Geoffrey Gowlland
- Full name: Geoffrey Cathcart Gowlland
- Date of birth: 27 May 1885
- Place of birth: Middlesex, England
- Date of death: 9 October 1980 (aged 95)
- Place of death: Yeovil, Somerset, England
- School: Fettes College
- Occupation(s): Army officer

Rugby union career
- Position(s): Forward

International career
- Years: Team / Apps / (Points)
- 1908–10: Scotland / 7 / (3)

= Geoffrey Gowlland =

Brigadier Geoffrey Cathcart Gowlland (27 May 1885 — 9 October 1980) was a British Army officer and Scotland international rugby union player.

Born in Middlesex, Gowlland was educated at Edinburgh's Fettes College. He played much of his rugby in the army and also competed with London Scottish. A forward, Gowlland gained seven caps for Scotland between 1908 and 1910.

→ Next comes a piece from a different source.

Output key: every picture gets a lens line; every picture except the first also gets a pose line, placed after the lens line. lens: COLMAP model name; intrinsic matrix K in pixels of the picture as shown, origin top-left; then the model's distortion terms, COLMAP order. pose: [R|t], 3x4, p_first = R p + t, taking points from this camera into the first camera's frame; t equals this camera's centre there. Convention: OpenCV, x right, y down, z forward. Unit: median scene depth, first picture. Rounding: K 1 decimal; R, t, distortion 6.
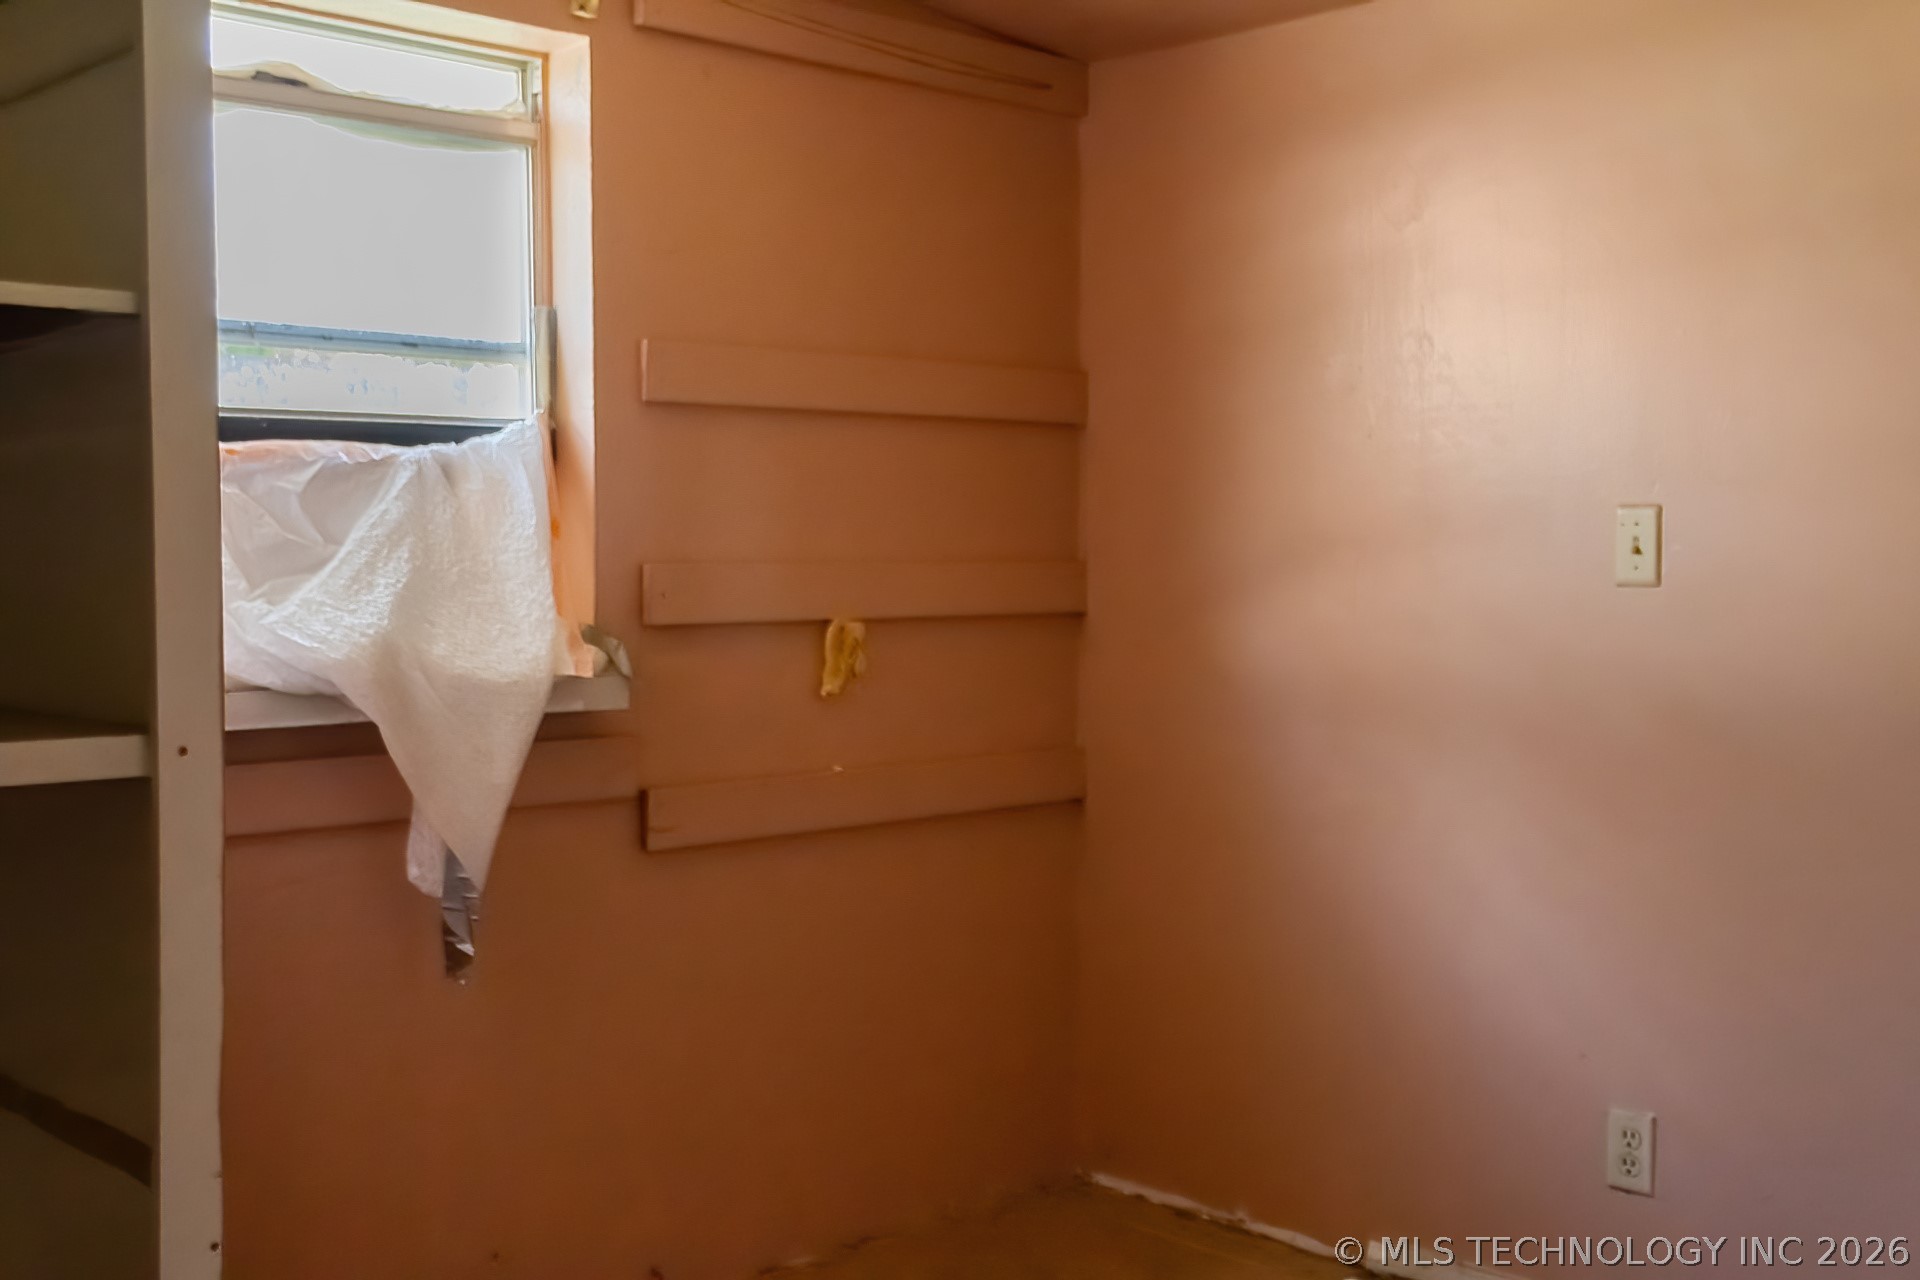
lens RADIAL K [[2118.9, 0, 964.4], [0, 2118.9, 608.1], [0, 0, 1]] dist [0.049956, -0.049380]
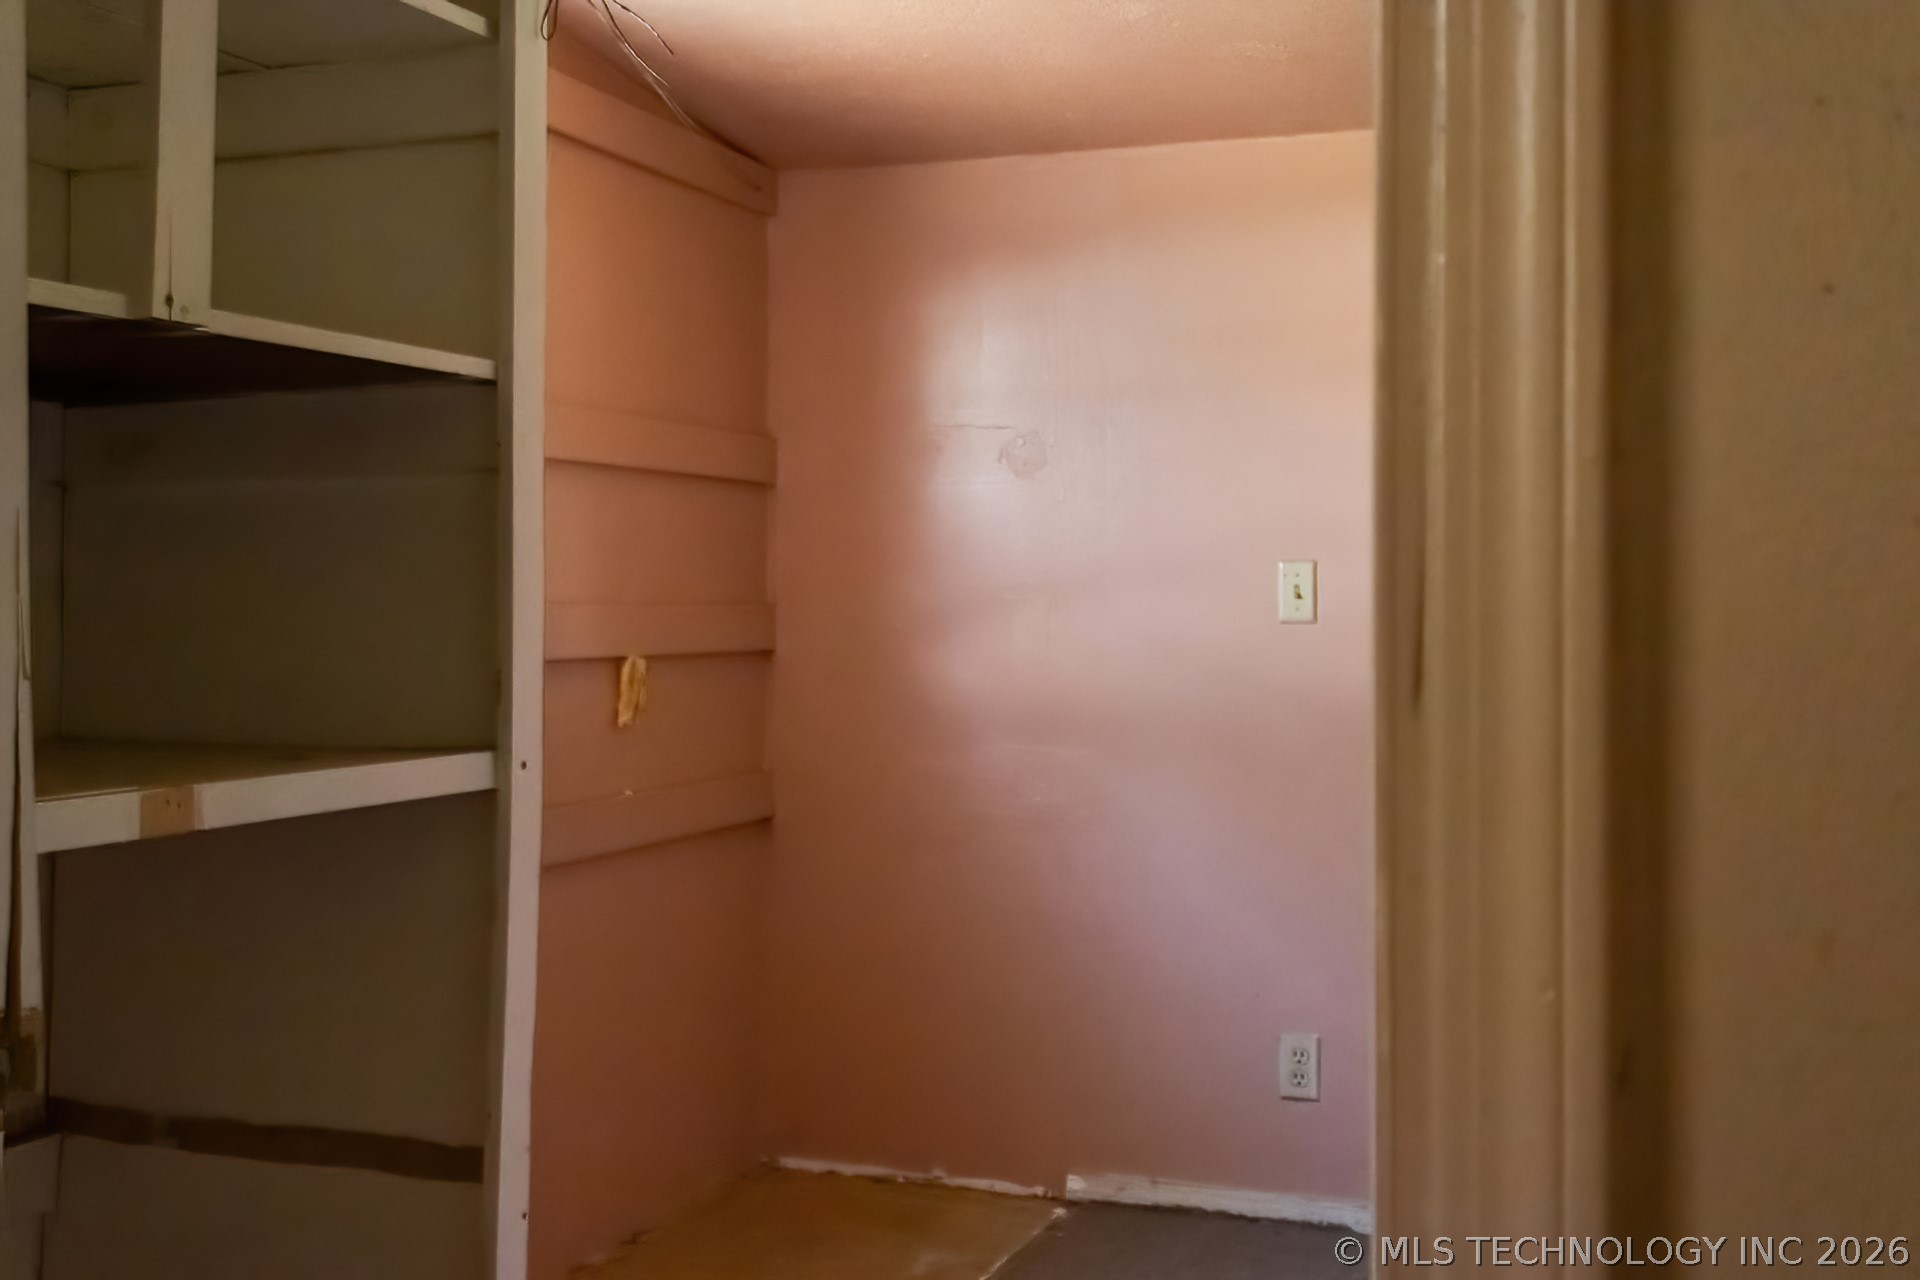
lens RADIAL K [[2162.7, 0, 960.8], [0, 2162.7, 514.6], [0, 0, 1]] dist [0.082500, -0.051755]
pose [[0.895831, 0.020547, 0.443921, -0.406288], [0.009503, 0.997816, -0.065360, 0.007204], [-0.444294, 0.062770, 0.893679, -0.084986]]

Gowlland was deployed to France with the 2nd Infantry Division, BEF in World War I and was the only officer in his company to survive the First Battle of Ypres, but suffered severe injuries. He was awarded the Order of the Nile for later wartime service in Egypt, then rose up the ranks during the 1920s, at the end of which he was chief engineer in Iraq. Appointed a lieutenant-colonel in 1930, Gowlland was for a period the staff officer to the chief engineer at Aldershot. He served as chief engineer of the British Troops in China from 1937 until his retirement in 1940 and was granted honorary rank of brigadier.